= John Philip Wood =

Scottish antiquary and biographer

John Philp Wood (died 1838) was a Scottish antiquary and biographer.

==Life==
His family was from Cramond, near Edinburgh. Though deaf-mute from early childhood, he held for many years the office of auditor of excise in Scotland. Wood died at Edinburgh in December 1838. He was a friend of Walter Scott, who called him ‘honest John Wood,’ and the brother-in-law of Robert Cadell, the business partner of Archibald Constable.

==Works==
In 1791 he published A Sketch of the Life and Projects of John Law of Lauriston, Comptroller-general of the Finances of France (Edinburgh). A new and enlarged edition, entitled Memoirs of the Life of John Law, appeared in 1824, speculation and John Law (a native of Cramond) being topical. which the extravagance of contemporary commercial speculation aroused.

Map from The Ancient and Modern State of the Parish of Cramond.

Wood brought out in 1794 the first parochial history attempted in Scotland, The Ancient and Modern State of the Parish of Cramond (Edinburgh).
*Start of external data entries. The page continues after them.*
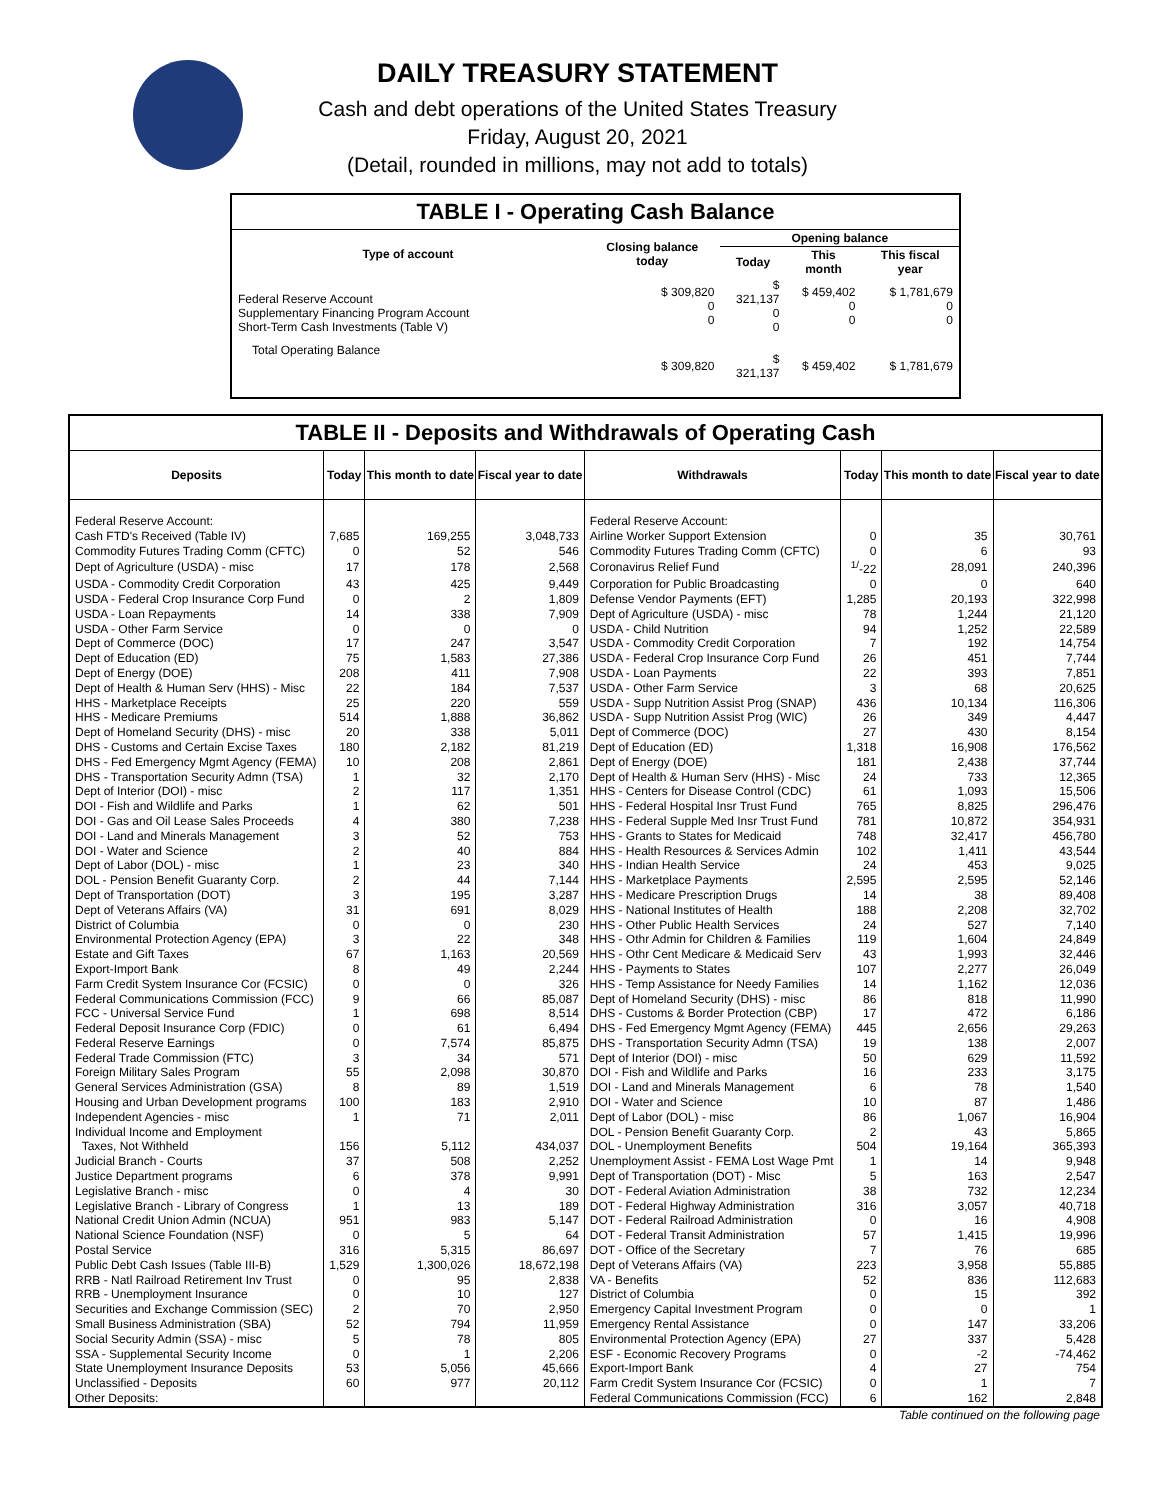DAILY TREASURY STATEMENT
Cash and debt operations of the United States Treasury
Friday, August 20, 2021
(Detail, rounded in millions, may not add to totals)
TABLE I - Operating Cash Balance
| Type of account | Closing balance today | Opening balance | | |
| --- | --- | --- | --- | --- |
| | | Today | This month | This fiscal year |
| Federal Reserve Account Supplementary Financing Program Account Short-Term Cash Investments (Table V) | $ 309,820 0 0 | $ 321,137 0 0 | $ 459,402 0 0 | $ 1,781,679 0 0 |
| Total Operating Balance | $ 309,820 | $ 321,137 | $ 459,402 | $ 1,781,679 |
TABLE II - Deposits and Withdrawals of Operating Cash
| Deposits | Today | This month to date | Fiscal year to date | Withdrawals | Today | This month to date | Fiscal year to date |
| --- | --- | --- | --- | --- | --- | --- | --- |
| Federal Reserve Account: | | | | Federal Reserve Account: | | | |
| Cash FTD's Received (Table IV) | 7,685 | 169,255 | 3,048,733 | Airline Worker Support Extension | 0 | 35 | 30,761 |
| Commodity Futures Trading Comm (CFTC) | 0 | 52 | 546 | Commodity Futures Trading Comm (CFTC) | 0 | 6 | 93 |
| Dept of Agriculture (USDA) - misc | 17 | 178 | 2,568 | Coronavirus Relief Fund | <sup>1/</sup>-22 | 28,091 | 240,396 |
| USDA - Commodity Credit Corporation | 43 | 425 | 9,449 | Corporation for Public Broadcasting | 0 | 0 | 640 |
| USDA - Federal Crop Insurance Corp Fund | 0 | 2 | 1,809 | Defense Vendor Payments (EFT) | 1,285 | 20,193 | 322,998 |
| USDA - Loan Repayments | 14 | 338 | 7,909 | Dept of Agriculture (USDA) - misc | 78 | 1,244 | 21,120 |
| USDA - Other Farm Service | 0 | 0 | 0 | USDA - Child Nutrition | 94 | 1,252 | 22,589 |
| Dept of Commerce (DOC) | 17 | 247 | 3,547 | USDA - Commodity Credit Corporation | 7 | 192 | 14,754 |
| Dept of Education (ED) | 75 | 1,583 | 27,386 | USDA - Federal Crop Insurance Corp Fund | 26 | 451 | 7,744 |
| Dept of Energy (DOE) | 208 | 411 | 7,908 | USDA - Loan Payments | 22 | 393 | 7,851 |
| Dept of Health & Human Serv (HHS) - Misc | 22 | 184 | 7,537 | USDA - Other Farm Service | 3 | 68 | 20,625 |
| HHS - Marketplace Receipts | 25 | 220 | 559 | USDA - Supp Nutrition Assist Prog (SNAP) | 436 | 10,134 | 116,306 |
| HHS - Medicare Premiums | 514 | 1,888 | 36,862 | USDA - Supp Nutrition Assist Prog (WIC) | 26 | 349 | 4,447 |
| Dept of Homeland Security (DHS) - misc | 20 | 338 | 5,011 | Dept of Commerce (DOC) | 27 | 430 | 8,154 |
| DHS - Customs and Certain Excise Taxes | 180 | 2,182 | 81,219 | Dept of Education (ED) | 1,318 | 16,908 | 176,562 |
| DHS - Fed Emergency Mgmt Agency (FEMA) | 10 | 208 | 2,861 | Dept of Energy (DOE) | 181 | 2,438 | 37,744 |
| DHS - Transportation Security Admn (TSA) | 1 | 32 | 2,170 | Dept of Health & Human Serv (HHS) - Misc | 24 | 733 | 12,365 |
| Dept of Interior (DOI) - misc | 2 | 117 | 1,351 | HHS - Centers for Disease Control (CDC) | 61 | 1,093 | 15,506 |
| DOI - Fish and Wildlife and Parks | 1 | 62 | 501 | HHS - Federal Hospital Insr Trust Fund | 765 | 8,825 | 296,476 |
| DOI - Gas and Oil Lease Sales Proceeds | 4 | 380 | 7,238 | HHS - Federal Supple Med Insr Trust Fund | 781 | 10,872 | 354,931 |
| DOI - Land and Minerals Management | 3 | 52 | 753 | HHS - Grants to States for Medicaid | 748 | 32,417 | 456,780 |
| DOI - Water and Science | 2 | 40 | 884 | HHS - Health Resources & Services Admin | 102 | 1,411 | 43,544 |
| Dept of Labor (DOL) - misc | 1 | 23 | 340 | HHS - Indian Health Service | 24 | 453 | 9,025 |
| DOL - Pension Benefit Guaranty Corp. | 2 | 44 | 7,144 | HHS - Marketplace Payments | 2,595 | 2,595 | 52,146 |
| Dept of Transportation (DOT) | 3 | 195 | 3,287 | HHS - Medicare Prescription Drugs | 14 | 38 | 89,408 |
| Dept of Veterans Affairs (VA) | 31 | 691 | 8,029 | HHS - National Institutes of Health | 188 | 2,208 | 32,702 |
| District of Columbia | 0 | 0 | 230 | HHS - Other Public Health Services | 24 | 527 | 7,140 |
| Environmental Protection Agency (EPA) | 3 | 22 | 348 | HHS - Othr Admin for Children & Families | 119 | 1,604 | 24,849 |
| Estate and Gift Taxes | 67 | 1,163 | 20,569 | HHS - Othr Cent Medicare & Medicaid Serv | 43 | 1,993 | 32,446 |
| Export-Import Bank | 8 | 49 | 2,244 | HHS - Payments to States | 107 | 2,277 | 26,049 |
| Farm Credit System Insurance Cor (FCSIC) | 0 | 0 | 326 | HHS - Temp Assistance for Needy Families | 14 | 1,162 | 12,036 |
| Federal Communications Commission (FCC) | 9 | 66 | 85,087 | Dept of Homeland Security (DHS) - misc | 86 | 818 | 11,990 |
| FCC - Universal Service Fund | 1 | 698 | 8,514 | DHS - Customs & Border Protection (CBP) | 17 | 472 | 6,186 |
| Federal Deposit Insurance Corp (FDIC) | 0 | 61 | 6,494 | DHS - Fed Emergency Mgmt Agency (FEMA) | 445 | 2,656 | 29,263 |
| Federal Reserve Earnings | 0 | 7,574 | 85,875 | DHS - Transportation Security Admn (TSA) | 19 | 138 | 2,007 |
| Federal Trade Commission (FTC) | 3 | 34 | 571 | Dept of Interior (DOI) - misc | 50 | 629 | 11,592 |
| Foreign Military Sales Program | 55 | 2,098 | 30,870 | DOI - Fish and Wildlife and Parks | 16 | 233 | 3,175 |
| General Services Administration (GSA) | 8 | 89 | 1,519 | DOI - Land and Minerals Management | 6 | 78 | 1,540 |
| Housing and Urban Development programs | 100 | 183 | 2,910 | DOI - Water and Science | 10 | 87 | 1,486 |
| Independent Agencies - misc | 1 | 71 | 2,011 | Dept of Labor (DOL) - misc | 86 | 1,067 | 16,904 |
| Individual Income and Employment | | | | DOL - Pension Benefit Guaranty Corp. | 2 | 43 | 5,865 |
| Taxes, Not Withheld | 156 | 5,112 | 434,037 | DOL - Unemployment Benefits | 504 | 19,164 | 365,393 |
| Judicial Branch - Courts | 37 | 508 | 2,252 | Unemployment Assist - FEMA Lost Wage Pmt | 1 | 14 | 9,948 |
| Justice Department programs | 6 | 378 | 9,991 | Dept of Transportation (DOT) - Misc | 5 | 163 | 2,547 |
| Legislative Branch - misc | 0 | 4 | 30 | DOT - Federal Aviation Administration | 38 | 732 | 12,234 |
| Legislative Branch - Library of Congress | 1 | 13 | 189 | DOT - Federal Highway Administration | 316 | 3,057 | 40,718 |
| National Credit Union Admin (NCUA) | 951 | 983 | 5,147 | DOT - Federal Railroad Administration | 0 | 16 | 4,908 |
| National Science Foundation (NSF) | 0 | 5 | 64 | DOT - Federal Transit Administration | 57 | 1,415 | 19,996 |
| Postal Service | 316 | 5,315 | 86,697 | DOT - Office of the Secretary | 7 | 76 | 685 |
| Public Debt Cash Issues (Table III-B) | 1,529 | 1,300,026 | 18,672,198 | Dept of Veterans Affairs (VA) | 223 | 3,958 | 55,885 |
| RRB - Natl Railroad Retirement Inv Trust | 0 | 95 | 2,838 | VA - Benefits | 52 | 836 | 112,683 |
| RRB - Unemployment Insurance | 0 | 10 | 127 | District of Columbia | 0 | 15 | 392 |
| Securities and Exchange Commission (SEC) | 2 | 70 | 2,950 | Emergency Capital Investment Program | 0 | 0 | 1 |
| Small Business Administration (SBA) | 52 | 794 | 11,959 | Emergency Rental Assistance | 0 | 147 | 33,206 |
| Social Security Admin (SSA) - misc | 5 | 78 | 805 | Environmental Protection Agency (EPA) | 27 | 337 | 5,428 |
| SSA - Supplemental Security Income | 0 | 1 | 2,206 | ESF - Economic Recovery Programs | 0 | -2 | -74,462 |
| State Unemployment Insurance Deposits | 53 | 5,056 | 45,666 | Export-Import Bank | 4 | 27 | 754 |
| Unclassified - Deposits | 60 | 977 | 20,112 | Farm Credit System Insurance Cor (FCSIC) | 0 | 1 | 7 |
| Other Deposits: | | | | Federal Communications Commission (FCC) | 6 | 162 | 2,848 |
Table continued on the following page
His major work was his edition of the Peerage of Scotland, by Sir Robert Douglas, printed at Edinburgh in two folio volumes in 1813. He had originally intended to bring out a separate peerage for the period between 1707 and 1809, but was persuaded to incorporate his collections with Douglas's work. He made contributions to the Gentleman's Magazine, and communicated to John Nichols most of the biographical notes to poets in ‘The Muses Welcome to King James,’ printed in the Progresses of King James I.